**Problem requirements**: Report the lines of the data below that contain the string "melanoma".
◆ ◆ ◆ ◆
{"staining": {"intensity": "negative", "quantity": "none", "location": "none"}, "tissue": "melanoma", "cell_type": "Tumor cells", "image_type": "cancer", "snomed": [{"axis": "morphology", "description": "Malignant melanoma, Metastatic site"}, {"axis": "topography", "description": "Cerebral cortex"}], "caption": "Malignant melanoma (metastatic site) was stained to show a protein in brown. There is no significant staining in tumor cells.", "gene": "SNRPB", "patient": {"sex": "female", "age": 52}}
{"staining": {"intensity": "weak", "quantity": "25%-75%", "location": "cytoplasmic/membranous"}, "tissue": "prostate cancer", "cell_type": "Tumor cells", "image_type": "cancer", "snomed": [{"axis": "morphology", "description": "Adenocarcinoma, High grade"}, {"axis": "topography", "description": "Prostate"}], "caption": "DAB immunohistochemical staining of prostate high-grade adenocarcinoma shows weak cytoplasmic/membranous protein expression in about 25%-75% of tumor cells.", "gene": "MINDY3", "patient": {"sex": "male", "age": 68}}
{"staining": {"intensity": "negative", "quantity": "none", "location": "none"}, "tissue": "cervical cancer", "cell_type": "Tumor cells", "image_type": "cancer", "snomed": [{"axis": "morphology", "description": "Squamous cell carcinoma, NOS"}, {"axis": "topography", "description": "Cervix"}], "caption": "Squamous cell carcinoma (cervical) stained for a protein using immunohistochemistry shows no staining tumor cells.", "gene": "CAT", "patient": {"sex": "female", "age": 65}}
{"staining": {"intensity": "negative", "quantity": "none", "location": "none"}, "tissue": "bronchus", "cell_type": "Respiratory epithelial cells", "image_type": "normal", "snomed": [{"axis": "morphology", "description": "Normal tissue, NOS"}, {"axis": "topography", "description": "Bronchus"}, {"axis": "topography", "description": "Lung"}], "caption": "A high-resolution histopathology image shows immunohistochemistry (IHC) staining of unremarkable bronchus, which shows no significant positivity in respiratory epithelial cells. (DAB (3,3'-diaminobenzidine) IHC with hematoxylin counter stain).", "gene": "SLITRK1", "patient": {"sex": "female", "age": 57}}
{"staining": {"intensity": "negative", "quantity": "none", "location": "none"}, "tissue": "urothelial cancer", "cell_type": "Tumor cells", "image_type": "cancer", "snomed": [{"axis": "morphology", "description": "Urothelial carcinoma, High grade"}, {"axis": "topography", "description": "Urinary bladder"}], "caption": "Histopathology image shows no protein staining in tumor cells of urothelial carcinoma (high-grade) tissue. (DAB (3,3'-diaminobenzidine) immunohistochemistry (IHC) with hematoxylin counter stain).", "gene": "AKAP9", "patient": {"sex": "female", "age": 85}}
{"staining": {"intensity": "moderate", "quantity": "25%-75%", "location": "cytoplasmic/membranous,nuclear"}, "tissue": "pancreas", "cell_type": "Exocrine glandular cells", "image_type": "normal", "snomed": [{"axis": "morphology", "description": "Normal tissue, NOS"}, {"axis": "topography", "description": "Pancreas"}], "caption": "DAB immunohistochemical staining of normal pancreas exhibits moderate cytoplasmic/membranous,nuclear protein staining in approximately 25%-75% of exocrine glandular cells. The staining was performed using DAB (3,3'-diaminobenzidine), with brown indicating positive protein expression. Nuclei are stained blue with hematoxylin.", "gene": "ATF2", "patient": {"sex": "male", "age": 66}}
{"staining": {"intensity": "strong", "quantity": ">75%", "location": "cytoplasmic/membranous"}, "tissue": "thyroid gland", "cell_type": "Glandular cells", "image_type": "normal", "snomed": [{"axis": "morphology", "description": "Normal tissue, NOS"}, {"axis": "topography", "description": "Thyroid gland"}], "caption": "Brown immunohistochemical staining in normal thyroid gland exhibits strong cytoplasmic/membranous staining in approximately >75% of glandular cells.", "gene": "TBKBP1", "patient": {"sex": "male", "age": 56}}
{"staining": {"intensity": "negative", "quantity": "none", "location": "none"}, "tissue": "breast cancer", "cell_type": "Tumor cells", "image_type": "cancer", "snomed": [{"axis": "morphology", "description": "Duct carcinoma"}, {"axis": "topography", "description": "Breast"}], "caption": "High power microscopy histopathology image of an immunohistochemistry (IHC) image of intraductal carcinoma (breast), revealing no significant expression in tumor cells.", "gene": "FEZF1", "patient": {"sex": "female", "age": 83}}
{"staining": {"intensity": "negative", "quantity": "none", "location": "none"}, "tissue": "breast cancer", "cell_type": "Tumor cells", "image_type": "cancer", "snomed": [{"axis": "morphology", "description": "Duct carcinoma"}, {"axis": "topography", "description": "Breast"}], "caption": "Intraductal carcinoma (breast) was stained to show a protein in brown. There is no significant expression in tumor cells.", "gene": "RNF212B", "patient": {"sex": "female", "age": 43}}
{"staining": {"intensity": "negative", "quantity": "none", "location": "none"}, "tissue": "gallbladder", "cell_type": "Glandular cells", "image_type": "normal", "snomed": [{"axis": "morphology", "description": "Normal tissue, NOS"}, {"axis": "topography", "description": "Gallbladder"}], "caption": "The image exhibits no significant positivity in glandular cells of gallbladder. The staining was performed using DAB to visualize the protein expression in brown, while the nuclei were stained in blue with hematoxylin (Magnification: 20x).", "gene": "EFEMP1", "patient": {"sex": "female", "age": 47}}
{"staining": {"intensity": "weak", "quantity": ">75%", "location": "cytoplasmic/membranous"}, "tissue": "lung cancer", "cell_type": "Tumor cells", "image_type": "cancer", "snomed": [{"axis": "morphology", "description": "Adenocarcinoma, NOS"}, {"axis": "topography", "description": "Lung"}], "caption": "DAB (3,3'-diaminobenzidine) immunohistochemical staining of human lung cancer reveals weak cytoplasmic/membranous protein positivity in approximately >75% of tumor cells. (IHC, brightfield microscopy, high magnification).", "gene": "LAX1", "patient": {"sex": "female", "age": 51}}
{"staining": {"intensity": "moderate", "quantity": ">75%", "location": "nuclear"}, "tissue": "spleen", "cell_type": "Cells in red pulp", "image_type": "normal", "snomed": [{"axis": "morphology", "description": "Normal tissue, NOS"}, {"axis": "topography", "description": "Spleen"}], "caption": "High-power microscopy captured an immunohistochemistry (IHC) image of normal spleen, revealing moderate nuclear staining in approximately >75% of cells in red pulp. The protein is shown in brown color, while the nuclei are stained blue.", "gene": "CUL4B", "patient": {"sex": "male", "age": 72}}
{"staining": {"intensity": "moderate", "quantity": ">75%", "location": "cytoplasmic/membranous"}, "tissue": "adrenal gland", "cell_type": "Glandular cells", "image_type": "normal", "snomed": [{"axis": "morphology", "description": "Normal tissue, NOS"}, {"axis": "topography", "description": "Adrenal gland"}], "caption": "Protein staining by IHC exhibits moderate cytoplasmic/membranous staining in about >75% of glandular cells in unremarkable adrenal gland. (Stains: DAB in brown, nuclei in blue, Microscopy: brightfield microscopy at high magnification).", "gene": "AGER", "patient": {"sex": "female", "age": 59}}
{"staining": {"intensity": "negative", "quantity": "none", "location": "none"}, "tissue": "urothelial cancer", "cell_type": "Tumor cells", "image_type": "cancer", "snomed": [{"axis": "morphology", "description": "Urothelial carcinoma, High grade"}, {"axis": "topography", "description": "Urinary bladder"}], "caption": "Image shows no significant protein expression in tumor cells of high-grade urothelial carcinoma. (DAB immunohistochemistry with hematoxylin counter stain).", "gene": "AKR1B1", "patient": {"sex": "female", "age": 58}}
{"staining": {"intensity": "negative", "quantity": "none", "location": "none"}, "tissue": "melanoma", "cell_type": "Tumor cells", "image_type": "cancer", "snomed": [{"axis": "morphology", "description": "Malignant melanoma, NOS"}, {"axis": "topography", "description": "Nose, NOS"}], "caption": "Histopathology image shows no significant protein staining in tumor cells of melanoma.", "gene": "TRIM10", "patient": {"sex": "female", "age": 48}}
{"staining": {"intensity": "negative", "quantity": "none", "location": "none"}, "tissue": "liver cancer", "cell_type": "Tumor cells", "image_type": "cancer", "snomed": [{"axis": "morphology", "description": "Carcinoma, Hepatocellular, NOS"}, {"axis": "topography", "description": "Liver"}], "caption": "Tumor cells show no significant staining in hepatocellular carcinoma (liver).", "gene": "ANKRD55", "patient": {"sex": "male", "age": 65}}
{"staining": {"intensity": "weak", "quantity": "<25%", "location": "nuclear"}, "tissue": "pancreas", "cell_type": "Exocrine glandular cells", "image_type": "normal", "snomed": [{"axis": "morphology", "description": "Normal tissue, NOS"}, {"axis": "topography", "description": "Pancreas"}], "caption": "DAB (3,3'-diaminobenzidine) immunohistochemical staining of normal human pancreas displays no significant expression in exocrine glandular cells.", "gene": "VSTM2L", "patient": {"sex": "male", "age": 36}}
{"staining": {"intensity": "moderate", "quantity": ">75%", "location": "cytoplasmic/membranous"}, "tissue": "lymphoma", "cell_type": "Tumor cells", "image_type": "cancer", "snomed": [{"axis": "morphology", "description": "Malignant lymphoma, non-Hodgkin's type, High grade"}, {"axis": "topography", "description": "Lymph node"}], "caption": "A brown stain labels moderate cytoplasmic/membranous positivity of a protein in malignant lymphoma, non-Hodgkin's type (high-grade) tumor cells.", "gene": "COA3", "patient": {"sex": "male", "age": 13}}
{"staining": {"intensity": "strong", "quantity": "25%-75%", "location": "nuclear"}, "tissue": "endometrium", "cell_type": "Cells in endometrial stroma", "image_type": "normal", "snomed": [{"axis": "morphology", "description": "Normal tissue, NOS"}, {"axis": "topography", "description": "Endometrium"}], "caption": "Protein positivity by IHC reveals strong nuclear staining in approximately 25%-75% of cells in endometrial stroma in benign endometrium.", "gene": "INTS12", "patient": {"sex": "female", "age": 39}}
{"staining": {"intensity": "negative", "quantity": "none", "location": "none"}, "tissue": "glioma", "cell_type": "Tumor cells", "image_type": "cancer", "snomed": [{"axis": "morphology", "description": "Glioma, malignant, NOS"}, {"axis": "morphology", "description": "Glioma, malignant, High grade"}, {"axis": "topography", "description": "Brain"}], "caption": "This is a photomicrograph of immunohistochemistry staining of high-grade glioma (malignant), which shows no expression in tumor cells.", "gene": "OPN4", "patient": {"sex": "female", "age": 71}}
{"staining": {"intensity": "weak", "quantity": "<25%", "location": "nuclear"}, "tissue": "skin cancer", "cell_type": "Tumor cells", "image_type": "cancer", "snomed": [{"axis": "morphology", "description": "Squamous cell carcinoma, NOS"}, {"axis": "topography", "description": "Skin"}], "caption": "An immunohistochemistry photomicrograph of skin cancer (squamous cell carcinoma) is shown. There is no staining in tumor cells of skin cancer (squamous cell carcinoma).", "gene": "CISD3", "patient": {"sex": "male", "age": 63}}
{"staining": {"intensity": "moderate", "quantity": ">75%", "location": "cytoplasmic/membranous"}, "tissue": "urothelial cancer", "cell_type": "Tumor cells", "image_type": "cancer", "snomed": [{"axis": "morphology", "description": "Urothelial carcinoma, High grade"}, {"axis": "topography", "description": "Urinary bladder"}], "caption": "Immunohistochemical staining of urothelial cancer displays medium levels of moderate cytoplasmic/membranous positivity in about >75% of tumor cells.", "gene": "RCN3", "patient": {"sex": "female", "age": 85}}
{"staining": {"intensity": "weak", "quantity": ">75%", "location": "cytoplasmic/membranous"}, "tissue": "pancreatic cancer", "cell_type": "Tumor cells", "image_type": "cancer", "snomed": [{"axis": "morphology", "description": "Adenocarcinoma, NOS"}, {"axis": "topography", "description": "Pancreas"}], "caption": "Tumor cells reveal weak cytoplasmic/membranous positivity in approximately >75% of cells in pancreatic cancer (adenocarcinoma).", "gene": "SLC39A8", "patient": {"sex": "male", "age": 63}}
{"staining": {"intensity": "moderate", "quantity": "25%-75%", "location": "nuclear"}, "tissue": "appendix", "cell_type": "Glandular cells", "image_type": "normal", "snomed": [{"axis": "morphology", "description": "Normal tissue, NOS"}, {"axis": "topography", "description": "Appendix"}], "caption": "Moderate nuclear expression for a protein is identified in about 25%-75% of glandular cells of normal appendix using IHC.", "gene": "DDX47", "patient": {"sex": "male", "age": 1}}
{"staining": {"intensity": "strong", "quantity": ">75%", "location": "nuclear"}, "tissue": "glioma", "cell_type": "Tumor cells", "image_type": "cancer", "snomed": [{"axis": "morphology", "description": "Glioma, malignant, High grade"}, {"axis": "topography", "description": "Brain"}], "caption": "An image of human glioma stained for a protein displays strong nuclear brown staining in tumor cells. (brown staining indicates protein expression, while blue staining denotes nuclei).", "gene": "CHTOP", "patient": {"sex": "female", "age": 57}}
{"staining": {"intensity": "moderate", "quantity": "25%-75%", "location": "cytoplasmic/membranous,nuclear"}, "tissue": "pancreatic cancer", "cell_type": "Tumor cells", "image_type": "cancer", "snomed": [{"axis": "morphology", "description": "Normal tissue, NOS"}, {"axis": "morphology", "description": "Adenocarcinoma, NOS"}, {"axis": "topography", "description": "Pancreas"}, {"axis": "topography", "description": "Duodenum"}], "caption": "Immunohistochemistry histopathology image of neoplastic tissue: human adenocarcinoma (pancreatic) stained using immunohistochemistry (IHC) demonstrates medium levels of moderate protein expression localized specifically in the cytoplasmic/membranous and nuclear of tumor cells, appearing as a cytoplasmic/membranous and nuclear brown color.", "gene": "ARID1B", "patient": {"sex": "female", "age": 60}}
◆ ◆ ◆ ◆
**The completed task**:
{"staining": {"intensity": "negative", "quantity": "none", "location": "none"}, "tissue": "melanoma", "cell_type": "Tumor cells", "image_type": "cancer", "snomed": [{"axis": "morphology", "description": "Malignant melanoma, Metastatic site"}, {"axis": "topography", "description": "Cerebral cortex"}], "caption": "Malignant melanoma (metastatic site) was stained to show a protein in brown. There is no significant staining in tumor cells.", "gene": "SNRPB", "patient": {"sex": "female", "age": 52}}
{"staining": {"intensity": "negative", "quantity": "none", "location": "none"}, "tissue": "melanoma", "cell_type": "Tumor cells", "image_type": "cancer", "snomed": [{"axis": "morphology", "description": "Malignant melanoma, NOS"}, {"axis": "topography", "description": "Nose, NOS"}], "caption": "Histopathology image shows no significant protein staining in tumor cells of melanoma.", "gene": "TRIM10", "patient": {"sex": "female", "age": 48}}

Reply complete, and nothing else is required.